Teaching Kids Alternatives to Aggression

Teaching Kids Alternatives to Aggression

Teaching Kids Alternatives to Aggression

By Meryl Willert, PhD
Clinical Psychologist
Dakota Boys and Girls Ranch

On a purely cause and effect level, the aggression of Ranch children usually stems from some combination of poor emotional regulation and impulsivity. Many of the children we treat have mood disorders and experience intense periods of depression, anger, or irritability. These moods cause their level of emotional arousal to be abnormally low or high.

When they are depressed and irritable, they have a low tolerance for stress and are highly reactive. When in an escalated state, they are prone to impulsivity and aggression. So basically, whether depressed or angry, they act out because they are quick to become emotional and don't have the skills to control themselves.

A deeper understanding of how a child developed a lack of regulation and extreme impulsivity creates more opportunity to be effective in treatment. At the Ranch, we do this by asking, "What happened to this child," rather than, "What is wrong with this child?"

To regulate or control our emotional systems takes a set of effective skills. Children with histories of abuse or neglect haven't had the opportunity to develop those skills. Many children who come to the Ranch have not been taught healthy ways to cope. Even worse, they have been physically, emotionally, or sexually mistreated. This leads to even more emotional turmoil. The adults in a hurtful home environment may model only aggressive or harmful behaviors, so children don't have a chance to learn helpful skills. In sum, for many of our most aggressive kids, the lack of healthy emotional environments has left them without "socially positive" tools.

When children lack these healthy tools and positive role models, simply moving them to a "safe" environment, like Dakota Boys and Girls Ranch, is usually not enough to change deeply developed emotions and related behaviors. The child will continue with the behaviors they have learned.

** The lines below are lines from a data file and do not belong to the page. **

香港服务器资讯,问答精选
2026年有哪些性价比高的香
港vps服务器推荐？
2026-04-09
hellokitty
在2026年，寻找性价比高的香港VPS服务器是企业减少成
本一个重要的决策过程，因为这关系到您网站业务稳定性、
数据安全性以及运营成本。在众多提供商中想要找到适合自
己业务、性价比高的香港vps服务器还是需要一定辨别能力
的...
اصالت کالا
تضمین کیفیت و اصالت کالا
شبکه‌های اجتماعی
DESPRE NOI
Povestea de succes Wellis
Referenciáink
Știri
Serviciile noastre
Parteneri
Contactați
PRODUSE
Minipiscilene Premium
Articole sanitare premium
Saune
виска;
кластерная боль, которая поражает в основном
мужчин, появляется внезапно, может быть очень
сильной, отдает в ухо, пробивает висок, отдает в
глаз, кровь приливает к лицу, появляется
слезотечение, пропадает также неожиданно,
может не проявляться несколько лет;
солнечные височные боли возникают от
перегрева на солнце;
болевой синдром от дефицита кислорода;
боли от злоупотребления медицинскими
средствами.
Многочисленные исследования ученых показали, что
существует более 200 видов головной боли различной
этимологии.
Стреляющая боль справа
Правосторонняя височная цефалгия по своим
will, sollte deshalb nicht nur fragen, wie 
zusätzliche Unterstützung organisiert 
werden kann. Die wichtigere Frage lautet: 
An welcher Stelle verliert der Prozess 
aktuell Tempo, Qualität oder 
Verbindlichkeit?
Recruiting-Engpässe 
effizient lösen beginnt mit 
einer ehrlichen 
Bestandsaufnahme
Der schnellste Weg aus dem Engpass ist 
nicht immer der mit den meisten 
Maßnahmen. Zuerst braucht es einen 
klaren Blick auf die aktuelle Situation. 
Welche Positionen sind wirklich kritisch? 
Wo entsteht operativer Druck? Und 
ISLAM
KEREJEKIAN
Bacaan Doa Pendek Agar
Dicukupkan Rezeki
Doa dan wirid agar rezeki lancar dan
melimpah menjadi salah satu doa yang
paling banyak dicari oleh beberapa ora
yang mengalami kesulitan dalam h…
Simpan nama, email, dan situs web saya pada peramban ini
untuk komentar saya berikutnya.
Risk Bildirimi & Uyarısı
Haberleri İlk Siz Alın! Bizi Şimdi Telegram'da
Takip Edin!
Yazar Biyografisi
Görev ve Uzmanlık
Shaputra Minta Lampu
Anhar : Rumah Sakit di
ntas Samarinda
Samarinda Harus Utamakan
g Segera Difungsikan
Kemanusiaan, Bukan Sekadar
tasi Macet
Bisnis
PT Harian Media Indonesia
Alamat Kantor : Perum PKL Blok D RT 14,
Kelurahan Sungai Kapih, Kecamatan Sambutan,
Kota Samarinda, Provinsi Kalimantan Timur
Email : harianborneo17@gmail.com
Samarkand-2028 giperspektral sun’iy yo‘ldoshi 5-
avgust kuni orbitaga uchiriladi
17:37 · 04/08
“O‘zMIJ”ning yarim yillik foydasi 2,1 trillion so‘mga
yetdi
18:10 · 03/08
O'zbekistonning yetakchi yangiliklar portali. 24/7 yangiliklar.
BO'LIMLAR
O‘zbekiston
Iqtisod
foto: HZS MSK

The emotional systems of kids who have lived through trauma have been re-wired, so they are constantly in an extreme arousal state—extremely low (depressed) or extremely high (elevated), and they have poor controls.

Their emotional systems operate with high intensity, causing them to act out without thinking much. By "acting out" feelings through aggressive behavior, children discharge the overflow of emotional energy, giving them a sense of relief and control. The result is that they avoid processing the emotions rationally. The fact that the environment is "safe" is simply not enough to stop their defense mechanism of "acting out" aggressively.

Another puzzling situation that occurs at the Ranch is when kids are aggressive toward staff or people who have treated them well. This likely happens because of conflicting thoughts and feelings; and that same build-up of internal emotional tension. When children are neglected or abused early in life, they often develop a strange mixture of positive and negative thoughts and feelings toward their perpetrator(s). They later generalize these thoughts and feelings and project them toward other adults. The positive feelings toward an abuser are hard to understand, but oftentimes, the abuse has been sprinkled with random pleasurable experiences (e.g., birthday presents, special trips or outings, etc.).

This history and experience teaches children that even if people are treating you well, it will not last—they will mistreat you eventually. Put a different way, many of our kids haven't developed a basic sense of trust. They expect that trouble or difficulties are "just around the corner," and spend their lives waiting for it. Pushing others away with their behaviors is their attempt to stay safe.

The aim of treatment is to significantly restructure our kids' negative thoughts expectancies, and feelings. Through evidence-based work, high clinical expertise, and dependable, loving presence, we help children build a sense of trust in people and the world. With trust, they can learn to regulate their emotions and develop healthy relationships with others.